From the exchanges of dialogue to the actions of the characters, Catch-22 is ridiculous at every turn. One poignant example can be found in the story of Captain Black and his Glorious Loyalty Crusade. Upon hearing that Major Major was promoted to…Major, Captain Black begins making the men sign loyalty oaths in order to do daily tasks like receiving food in the mess hall. However, due to his grudge, Captain Black doesn’t let Major Major sign the oaths and then calls him a communist because he won’t sign. Many of the character interactions are simply the two people repeating each other or contradicting one another in order to trick them into changing their mind (think Daffy Duck and Bugs Bunny arguing about whether it’s rabbit season or duck season).
These absurd situations are due to the name of the book itself: Catch-22. This catch says that in order for a pilot to be grounded, they must be crazy. However, if they ask to be grounded, then it logically follows that they must be sane because they realize that only a crazy person would want to fly a mission. This conundrum is the root of Yossarian’s problems because he no longer wishes to fly after one of his fellow bombardiers is killed in front of him. It is also used as a form of justification in later parts of the book where people do terrible things and when asked what authority or right they have, they simply reply, “Catch-22.”
Though humor, albeit dark, abounds throughout Catch-22, there are some rather gut-wrenching moments, one the most explicit of these is Yossarian’s account of Snowden, his friend who died next to him during a flight. Many of the darker events are simply mentioned in the earlier parts of the book, but the later sections describe the disappearances and deaths of many of Yossarian’s friends in grim detail. This turn is then replaced by a hopeful ending when Yossarian learns of his friend’s escape to Sweden and decides to follow in his path.

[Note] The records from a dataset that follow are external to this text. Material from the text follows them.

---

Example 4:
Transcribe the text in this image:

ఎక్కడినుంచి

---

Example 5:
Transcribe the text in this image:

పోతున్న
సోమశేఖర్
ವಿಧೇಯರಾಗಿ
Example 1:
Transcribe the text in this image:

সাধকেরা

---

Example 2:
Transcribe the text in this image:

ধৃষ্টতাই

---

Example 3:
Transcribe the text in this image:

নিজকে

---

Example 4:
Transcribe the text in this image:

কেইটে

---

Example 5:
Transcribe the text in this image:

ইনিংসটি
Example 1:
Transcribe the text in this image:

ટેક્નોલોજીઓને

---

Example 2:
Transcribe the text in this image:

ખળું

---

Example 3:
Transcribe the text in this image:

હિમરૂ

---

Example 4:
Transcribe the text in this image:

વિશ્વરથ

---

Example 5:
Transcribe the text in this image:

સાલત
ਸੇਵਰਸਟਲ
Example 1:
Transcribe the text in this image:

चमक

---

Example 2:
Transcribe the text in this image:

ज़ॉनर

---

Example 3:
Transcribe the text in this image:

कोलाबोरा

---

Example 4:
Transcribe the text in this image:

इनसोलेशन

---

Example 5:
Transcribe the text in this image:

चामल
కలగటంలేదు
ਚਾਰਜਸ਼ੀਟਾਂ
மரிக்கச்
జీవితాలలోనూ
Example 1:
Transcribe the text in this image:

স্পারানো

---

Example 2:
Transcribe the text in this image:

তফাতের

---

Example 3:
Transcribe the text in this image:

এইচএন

I was a little put off by the style of Heller’s writing in Catch-22. He has a penchant for long descriptive paragraphs which are contrasted by often curt exchanges of dialogue between characters that suddenly appear like staccato bursts and then fade back into description. Summary rules much of the book and the narrative also skips around in time, referencing events from other chapters. This can quickly become confusing and had me accepting these allusions as such rather than trying to remember them directly.

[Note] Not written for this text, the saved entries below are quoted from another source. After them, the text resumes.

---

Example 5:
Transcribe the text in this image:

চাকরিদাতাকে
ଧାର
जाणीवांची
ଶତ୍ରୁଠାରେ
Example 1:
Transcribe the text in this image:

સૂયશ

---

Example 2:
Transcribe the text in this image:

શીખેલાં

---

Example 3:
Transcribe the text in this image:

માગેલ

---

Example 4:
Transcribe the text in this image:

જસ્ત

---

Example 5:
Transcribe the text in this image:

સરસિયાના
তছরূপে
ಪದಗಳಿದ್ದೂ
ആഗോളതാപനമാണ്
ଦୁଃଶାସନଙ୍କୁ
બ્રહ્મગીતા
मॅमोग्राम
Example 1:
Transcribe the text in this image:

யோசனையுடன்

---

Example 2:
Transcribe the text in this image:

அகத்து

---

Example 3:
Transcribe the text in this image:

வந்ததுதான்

Catch-22 definitely isn’t a book that I would recommend for everyone. The storyline is a bit convoluted, the characters are rich but remain unchanged throughout, and the pace of the novel gets bogged down by the intricate contradictions that Heller places intentionally to make his point; what that point may be, however, is lost on me. I understand the appeal of Catch-22 and why it lands on so many “must read” lists, but this is definitely one book that will leave some loving it and most simply content with finishing it.
Verdict: 3 logical conundrums out of 5
Recommended for: Fans of “classic” literature, those who enjoy satire and roundabout conversations, lovers of logical conundrums, and you!
Not recommended for: People who dislike long paragraphs (we’re talking half-pagers here, folks), those not fond of prostitutes being referred to as whores (I kind of brushed over this in the review, but there’s a lot of whore talk), McWatt, Hungry Joe, Nately, Colonel Cathcart, or Major Major Major Major.